Small countries like Crimea are going to get invaded from time to time. It sucks, but nukes won’t stop that from happening. Due to globalization, big countries won’t get invaded at all because the invader would immediately lose all the customers in the invaded country. Its bad for business so it can’t happen.
When I was a kid there were already at least two of them. My mom did some things related to the one near Catoctin, MD when she worked for Control Data, but wasn’t on The List.
True story: For that movie there was a scene at a railway station which was filmed in the Melbourne suburb of Frankston. Being a local, my mother (then about 13) hung out with some friends near the station (they knew where to hide) and watched Gregory Peck getting on and off the train.
loved the racing scenes in that movie, but for some reason what really stuck with me (I was about six when I saw it) was the pop bottle/curtain operating the morse key
When I was young every small town in my part of the world had or aspired to having one. The was British Columbia, in the sixties. A friend of my Mom was the Civil Defense coordinator for B.C., so as a teen I was a little involved. Our shelter had an air filtration system, beds with no mattresses, pantry shelves with no food, carboys with no water and a radio room with no radios(my job ) Other than that, we were ready!
Yeah. “Cheap” is part of my point. The hair trigger is also why we give the President the nuclear football instead of having congressional input, which only now people are thankfully questioning the value of. The ability to detect and launch before the site is hit isn’t 100% and there are lots of stories about close calls.
The quick response time was built in because of the inherit limitations of fixed locations. With air and sea it’s not really relevant. MAD is ensured as long as the chain of command and ability to retaliate is in place. The speed isn’t a big concern.
Ultimately MAD is a case of our subs being able to say - “sure most of are dead but now the rest of you are, too, so fck off”.
Perhaps, like in a previous comment on having a MT-nuke in every embassy, that’s your answer. The “yeah you killed us but now you die too…” card might just work.
I’m in the industry, but am just a simple country metallurgist. Policy is a few floors above me…
From a fascinating review of Sharon Ghamari-Tabrizi’s “The Worlds of Herman Kahn”
There were a number of possible models for the character of Strangelove (who at one point tells the President about a report on Doomsday Machines prepared by the Bland Corporation): Wernher von Braun, Teller, even Henry Kissinger, who was an admirer of “On Thermonuclear War,” and whose book “Nuclear Weapons and Foreign Policy” (1957) pondered the possibility of tactical nuclear wars. Peter Sellers picked up the accent from the photographer Arthur Fellig, known as Weegee, when he was visiting the studio to advise Kubrick on cinematographic matters. But one source was Kahn. Strangelove’s rhapsodic monologue about preserving specimens of the race in deep mineshafts is an only slightly parodic version of Kahn.

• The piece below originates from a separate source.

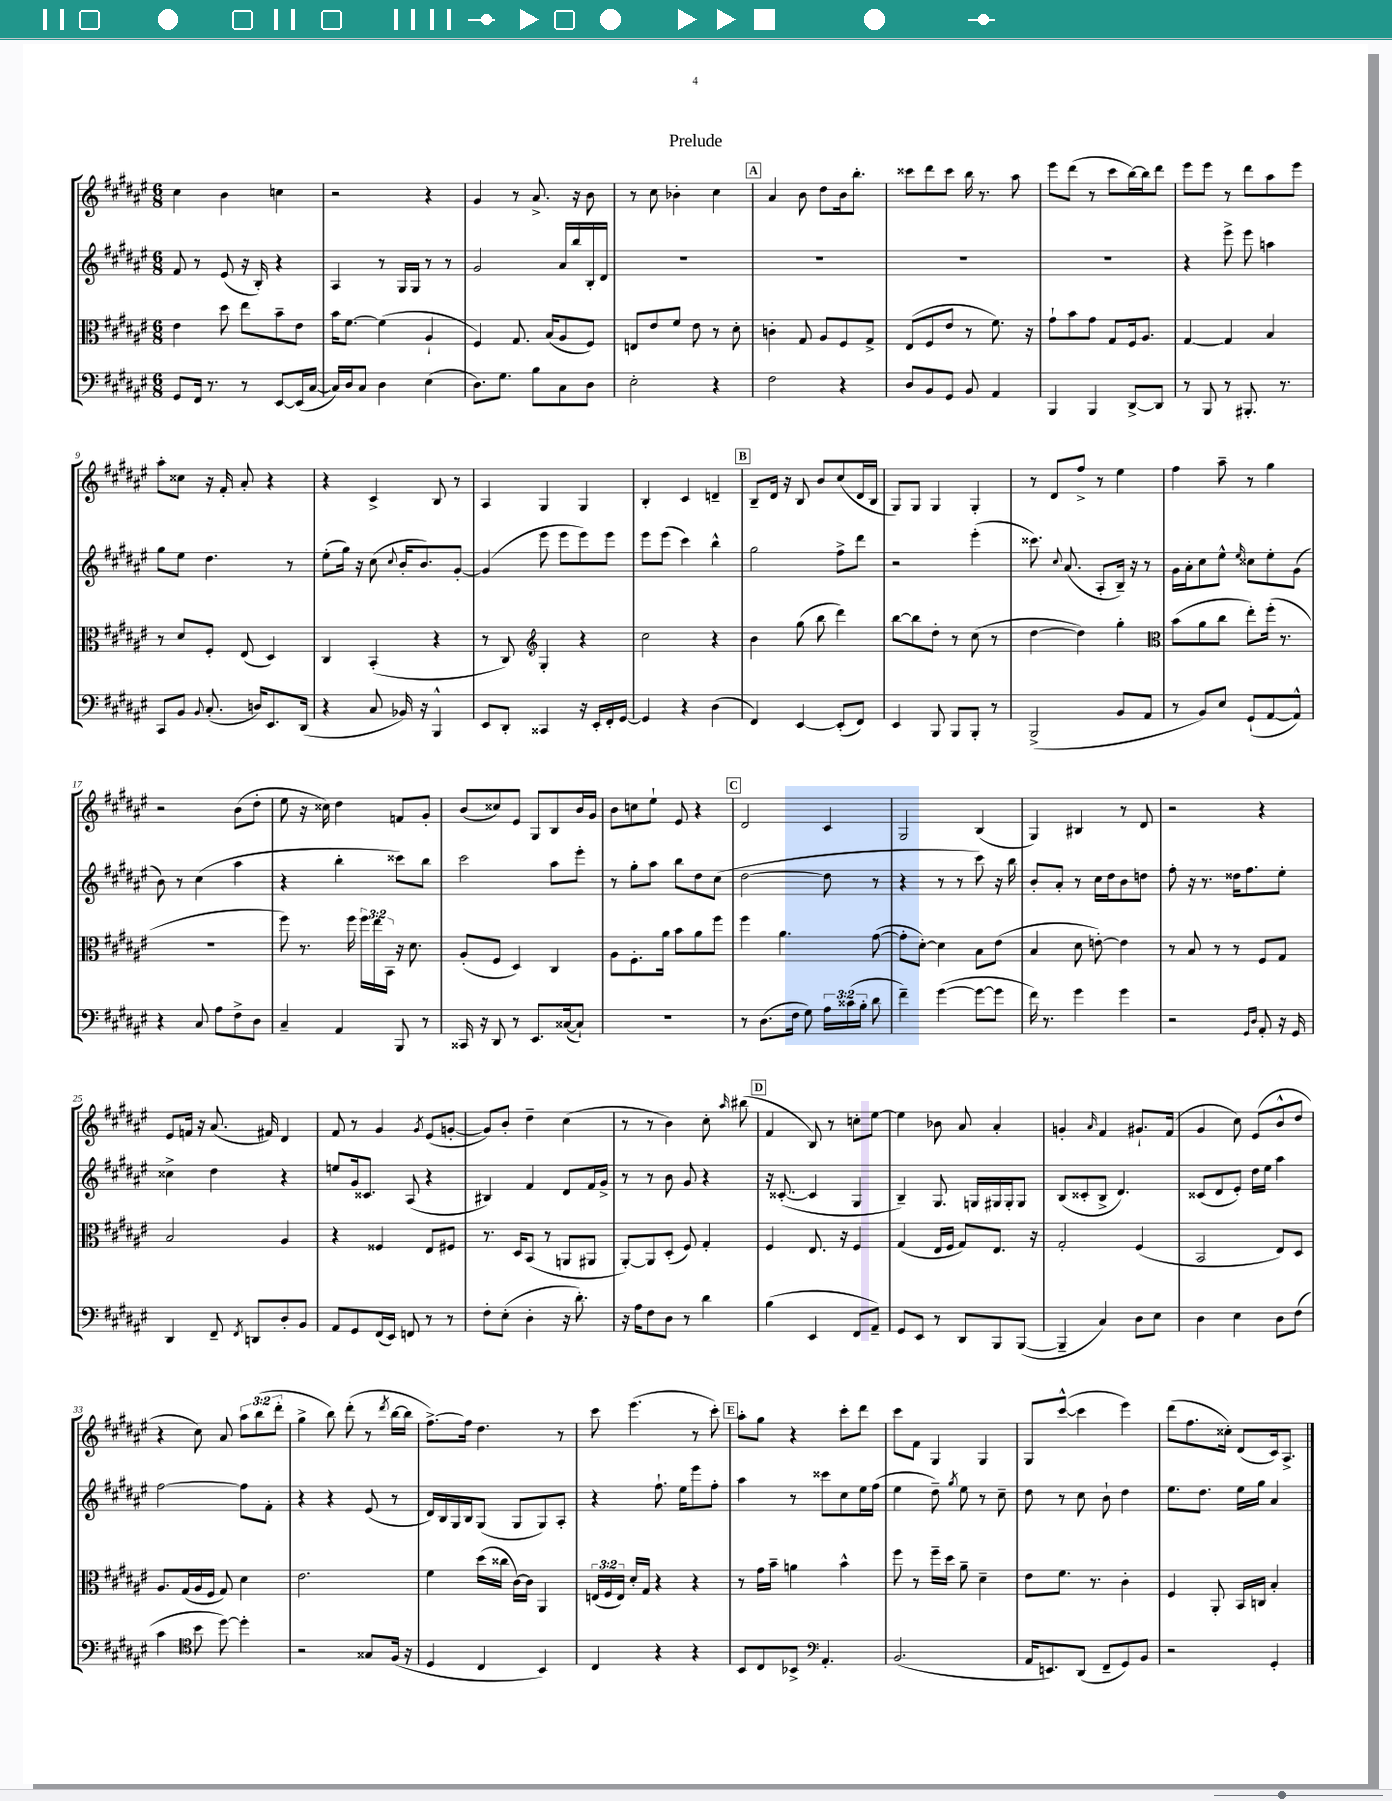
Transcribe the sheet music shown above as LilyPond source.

There were so many lines from “On Thermonuclear War” in the movie, in fact, that Kahn complained that he should get royalties. (“It doesn’t work that way,” Kubrick told him.) Kahn received something more lasting than money, of course. He got himself pinned in people’s minds to the figure of Dr. Strangelove, and he bore the mark of that association forever.
In the 1960s IIRC, Dick Gregory riffed on Western concerns about China going nuclear. Pollyannas scoffed, citing China’s lack of delivery systems. Gregory said that with a billion-plus population, the Chinese could hand-carry warheads to USA targets.
I don’t think anyone could have predicted how fast China industrialized. In the 1960s it was a serfdom of peasant farmers that couldn’t even feed itself. It did in 30 years what took Western countries 200 years to do.
The real change that nuclear weapons (in combination with effective delivery systems) brought is that, for the first time in military history, there was no “safe behind lines”, no remote Feldherrenhügel anymore.
Stockpiling enough nukes to annihilate an enemy nation ten times over is posturing, a pissing contest. Getting the leaders of an enemy nation to realize that they, personally, will be toast in the event is why nuclear deterrence works.
…which is only necessary if you plan a first strike.
In a deterrence scenario, the enemy silos are already empty. You only “need” enough bombs to trash a few cities, deterring an attack by making the retaliation unacceptably costly.